Popular valuation ratios that take market capitalization as an input include price to earnings, price to free cash flow, price to book value and enterprise value to EBITDA. Price to earnings is calculated by dividing market cap by 12-month net income and can reference trailing earnings or projected future earnings. Price to free cash flow is calculated by dividing market cap by 12-month free cash flow. Free cash flow can be calculated by subtracting capital expenses from cash flow from operations, and this ratio can also use historical or projected returns.

Price to book value is calculated by dividing market cap by total shareholder equity. Shareholder equity is the balance of total assets and liabilities. The enterprise value to EBITDA ratio functions similarly to the price to earnings ratio. Enterprise value is calculated by summing the market value of common and preferred equity, minority interest and net debt. EBITDA refers to earnings before interest, taxes, deprecation and amortization, and measures operational returns in the short term.

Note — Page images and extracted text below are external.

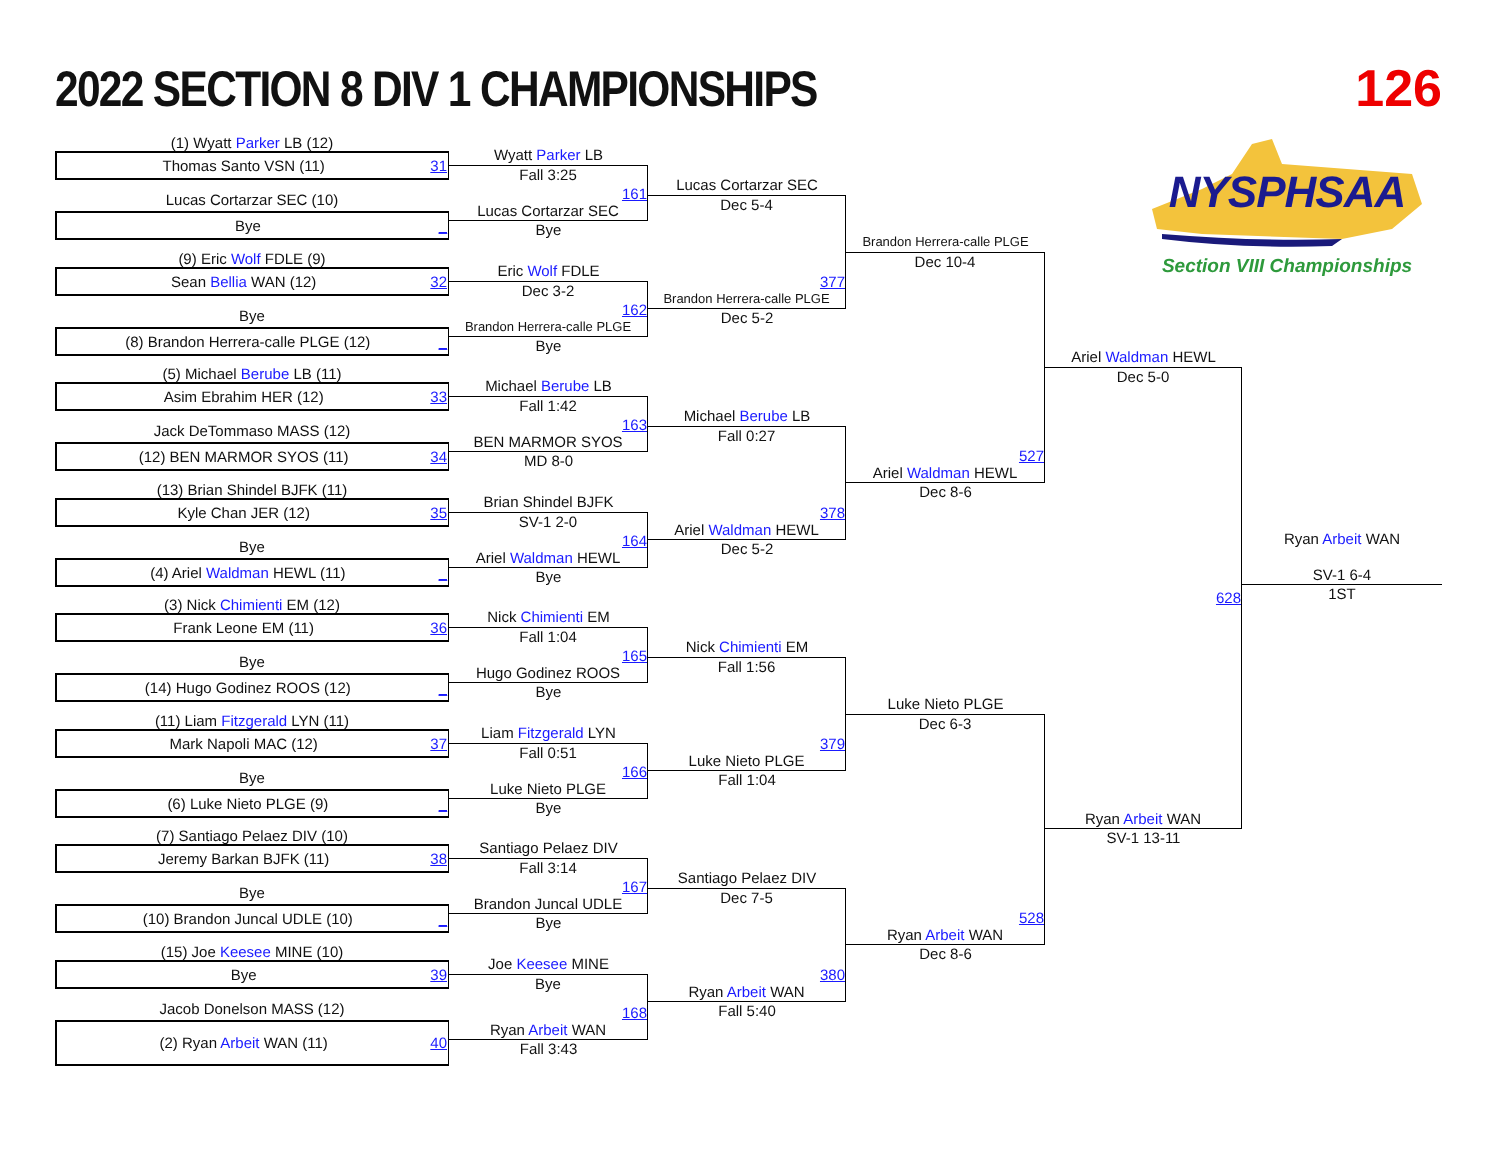2022 SECTION 8 DIV 1 CHAMPIONSHIPS
126
(1) Wyatt Parker LB (12)
Thomas Santo VSN (11) 31
Lucas Cortarzar SEC (10)
Bye _
(9) Eric Wolf FDLE (9)
Sean Bellia WAN (12) 32
Bye
(8) Brandon Herrera-calle PLGE (12) _
(5) Michael Berube LB (11)
Asim Ebrahim HER (12) 33
Jack DeTommaso MASS (12)
(12) BEN MARMOR SYOS (11) 34
(13) Brian Shindel BJFK (11)
Kyle Chan JER (12) 35
Bye
(4) Ariel Waldman HEWL (11) _
(3) Nick Chimienti EM (12)
Frank Leone EM (11) 36
Bye
(14) Hugo Godinez ROOS (12) _
(11) Liam Fitzgerald LYN (11)
Mark Napoli MAC (12) 37
Bye
(6) Luke Nieto PLGE (9) _
(7) Santiago Pelaez DIV (10)
Jeremy Barkan BJFK (11) 38
Bye
(10) Brandon Juncal UDLE (10) _
(15) Joe Keesee MINE (10)
Bye 39
Jacob Donelson MASS (12)
(2) Ryan Arbeit WAN (11) 40
Wyatt Parker LB
Fall 3:25
161
Lucas Cortarzar SEC
Bye
Eric Wolf FDLE
Dec 3-2
162
Brandon Herrera-calle PLGE
Bye
Michael Berube LB
Fall 1:42
163
BEN MARMOR SYOS
MD 8-0
Brian Shindel BJFK
SV-1 2-0
164
Ariel Waldman HEWL
Bye
Nick Chimienti EM
Fall 1:04
165
Hugo Godinez ROOS
Bye
Liam Fitzgerald LYN
Fall 0:51
166
Luke Nieto PLGE
Bye
Santiago Pelaez DIV
Fall 3:14
167
Brandon Juncal UDLE
Bye
Joe Keesee MINE
Bye
168
Ryan Arbeit WAN
Fall 3:43
Lucas Cortarzar SEC
Dec 5-4
377
Brandon Herrera-calle PLGE
Dec 5-2
Michael Berube LB
Fall 0:27
378
Ariel Waldman HEWL
Dec 5-2
Nick Chimienti EM
Fall 1:56
379
Luke Nieto PLGE
Fall 1:04
Santiago Pelaez DIV
Dec 7-5
380
Ryan Arbeit WAN
Fall 5:40
Brandon Herrera-calle PLGE
Dec 10-4
527
Ariel Waldman HEWL
Dec 8-6
Luke Nieto PLGE
Dec 6-3
528
Ryan Arbeit WAN
Dec 8-6
Ariel Waldman HEWL
Dec 5-0
628
Ryan Arbeit WAN
SV-1 13-11
NYSPHSAA
Section VIII Championships
Ryan Arbeit WAN
SV-1 6-4
1ST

Market capitalization is used to set investor expectations and shape investment strategy. There is no official barrier for different categories of stocks based on size, but large caps are often companies with market caps over $10 billion, mid cap is $2 billion to $10 billion and small cap refers to companies under $2 billion. Different types of investment strategies focus on the various market cap groups, and different valuation methods are applied depending on company size. Very large market caps are usually associated with mature, low-growth companies that pay dividends. Small caps are often growth companies with higher-risk profiles and generally do not pay dividends.